On the dangers of minimalism in web applications
I prefer to keep things simple. I like the feel of Sinatra in Ruby or Bottle in Python. A request comes in, it matches a route, you do some work, and send the response back. Simple and easy to follow. Nothing is hidden, everything is right there.
I use Phoenix because it is the canonical web framework in Elixir, and a lot of useful libraries are designed for it (site_encrypt, phx_gen_auth etc.). Phoenix often feels a bit complicated for what I am trying to do, so when I can go for a more Sinatra feel of matching a route and hand crafting a response I will.
I recently decided to create an application to host my blog articles using this minimalist approach. In the process I introduced a vulnerability – see if you notice it.
Minimalist approach
Hosting my blog is very basic, when a request comes in, send a html file back. How can I do this the simplest way possible? When a request comes into my router, invoke a controller action that returns the requested blog article.

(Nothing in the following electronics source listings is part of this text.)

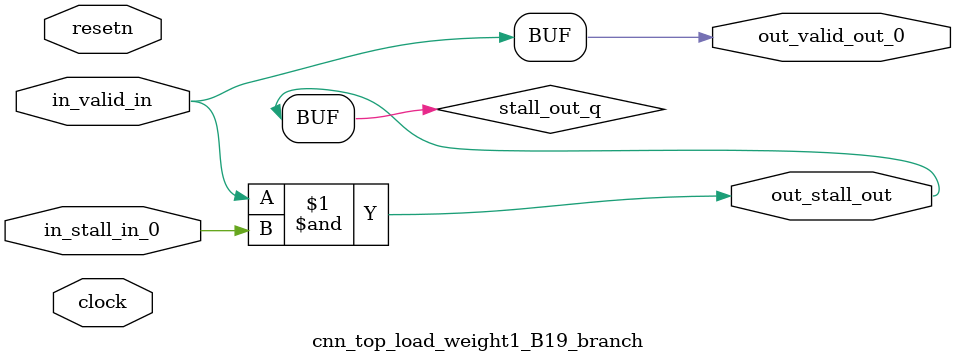
<source format=sv>



(* altera_attribute = "-name AUTO_SHIFT_REGISTER_RECOGNITION OFF; -name MESSAGE_DISABLE 10036; -name MESSAGE_DISABLE 10037; -name MESSAGE_DISABLE 14130; -name MESSAGE_DISABLE 14320; -name MESSAGE_DISABLE 15400; -name MESSAGE_DISABLE 14130; -name MESSAGE_DISABLE 10036; -name MESSAGE_DISABLE 12020; -name MESSAGE_DISABLE 12030; -name MESSAGE_DISABLE 12010; -name MESSAGE_DISABLE 12110; -name MESSAGE_DISABLE 14320; -name MESSAGE_DISABLE 13410; -name MESSAGE_DISABLE 113007; -name MESSAGE_DISABLE 10958" *)
module cnn_top_load_weight1_B19_branch (
    input wire [0:0] in_stall_in_0,
    input wire [0:0] in_valid_in,
    output wire [0:0] out_stall_out,
    output wire [0:0] out_valid_out_0,
    input wire clock,
    input wire resetn
    );

    wire [0:0] stall_out_q;


    // stall_out(LOGICAL,6)
    assign stall_out_q = in_valid_in & in_stall_in_0;

    // out_stall_out(GPOUT,4)
    assign out_stall_out = stall_out_q;

    // out_valid_out_0(GPOUT,5)
    assign out_valid_out_0 = in_valid_in;

endmodule

</source>
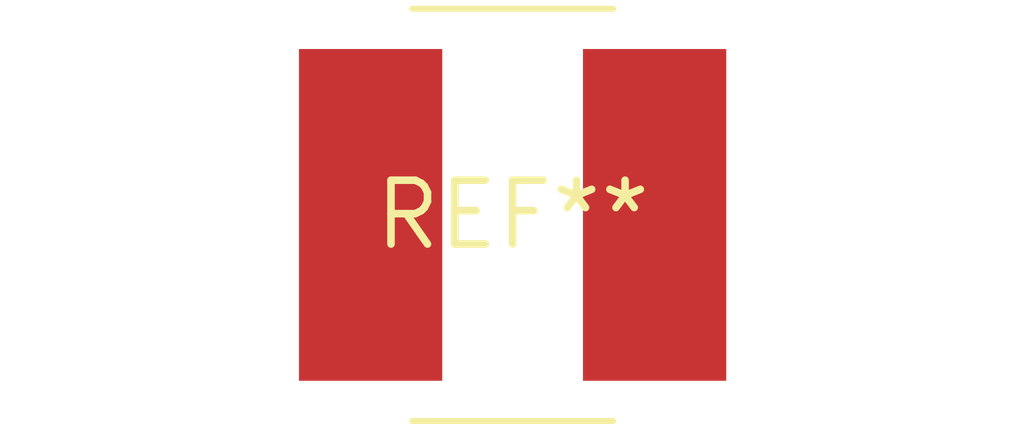
<source format=kicad_pcb>
(kicad_pcb (version 20240108) (generator pcbnew)

  (general
    (thickness 1.6)
  )

  (paper "A4")
  (layers
    (0 "F.Cu" signal)
    (31 "B.Cu" signal)
    (32 "B.Adhes" user "B.Adhesive")
    (33 "F.Adhes" user "F.Adhesive")
    (34 "B.Paste" user)
    (35 "F.Paste" user)
    (36 "B.SilkS" user "B.Silkscreen")
    (37 "F.SilkS" user "F.Silkscreen")
    (38 "B.Mask" user)
    (39 "F.Mask" user)
    (40 "Dwgs.User" user "User.Drawings")
    (41 "Cmts.User" user "User.Comments")
    (42 "Eco1.User" user "User.Eco1")
    (43 "Eco2.User" user "User.Eco2")
    (44 "Edge.Cuts" user)
    (45 "Margin" user)
    (46 "B.CrtYd" user "B.Courtyard")
    (47 "F.CrtYd" user "F.Courtyard")
    (48 "B.Fab" user)
    (49 "F.Fab" user)
    (50 "User.1" user)
    (51 "User.2" user)
    (52 "User.3" user)
    (53 "User.4" user)
    (54 "User.5" user)
    (55 "User.6" user)
    (56 "User.7" user)
    (57 "User.8" user)
    (58 "User.9" user)
  )

  (setup
    (pad_to_mask_clearance 0)
    (pcbplotparams
      (layerselection 0x00010fc_ffffffff)
      (plot_on_all_layers_selection 0x0000000_00000000)
      (disableapertmacros false)
      (usegerberextensions false)
      (usegerberattributes false)
      (usegerberadvancedattributes false)
      (creategerberjobfile false)
      (dashed_line_dash_ratio 12.000000)
      (dashed_line_gap_ratio 3.000000)
      (svgprecision 4)
      (plotframeref false)
      (viasonmask false)
      (mode 1)
      (useauxorigin false)
      (hpglpennumber 1)
      (hpglpenspeed 20)
      (hpglpendiameter 15.000000)
      (dxfpolygonmode false)
      (dxfimperialunits false)
      (dxfusepcbnewfont false)
      (psnegative false)
      (psa4output false)
      (plotreference false)
      (plotvalue false)
      (plotinvisibletext false)
      (sketchpadsonfab false)
      (subtractmaskfromsilk false)
      (outputformat 1)
      (mirror false)
      (drillshape 1)
      (scaleselection 1)
      (outputdirectory "")
    )
  )

  (net 0 "")

  (footprint "L_Bourns_SRN8040TA" (layer "F.Cu") (at 0 0))

)

</source>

I added this line to my router.ex file:
get "/blog/:url", PageController, :blog
In my page controller, I added the blog function. It gets the url from the request, checks if the requested file exists in priv/static/blog/, and if it does, it sends the file back to the user. If it does not exist I send back a helpful message:
def blog(conn, params) do
path = Path.join([Application.app_dir(:my_app, "priv/static/blog/"), params["url"]])
if File.exists?(path) do
conn
|> put_resp_header("content-type", "text/html; charset=utf-8")
|> Plug.Conn.send_file(200, path)
else
conn
|> put_resp_header("content-type", "text/html; charset=utf-8")
|> Plug.Conn.send_resp(200, "Does not exist")
end
end
Did you see the vulnerability? Neither did I. Until one night I was lying awake in bed, turning the design over in my head. What if the request in the url was for other files in the blog directory - that shouldn’t matter too much, I should only store blog articles in there.
What if the request tried to get a file from a parent directory? I got up to give it a try. I put a file called hidden.txt in the parent directory, then tried to navigate to:
/blog/../hidden.txt
Nothing. Great, nothing to worry about. Then I noticed in the console the url parameter was “hidden.txt” - no mention of “../“, which was curious. Perhaps the web browser is discarding the “../“.
I tried replacing the “/“ with url encoded equivalent of “%2F”:
/blog/..%2Fhidden.txt
It worked! The contents of the file were displayed in the browser. Ok, I could see a file in the parent directory, but could I see files outside the application:
/blog/..%2F..%2F..%2F..%2F..%2F..%2F..%2F..%2Fetc%2Fpasswd
Oh dear! There for all to see was the contents of my /etc/passwd file in my web browser…
This is known as a path traversal vulnerability. Ten points if you spotted it.
I wonder if how Phoenix serves static assets is susceptible to the same vulnerability. Nope, plug.static checks for invalid urls here, so Phoenix is safe.
Simpler approach
Phoenix has solved this issue for it’s static assets. Hang on a second, my blog is a static asset. It isn’t dynamic. Maybe I could get away with removing the above code and just adding the word ‘blog’ to the config of Plug.Static in the endpoint.ex file:
only: ~w(blog assets fonts images favicon.ico robots.txt)
Adding one word - hard to get much simpler than that.
Conclusions
Trying to break your own applications is a great way to learn about security.
Years of experience and hard won knowledge has been poured into the popular web frameworks (Phoenix, Rails, Django, Laravel etc.). Straying from the ordained way in pursuit of simplicity can be counter productive if you introduce other issues.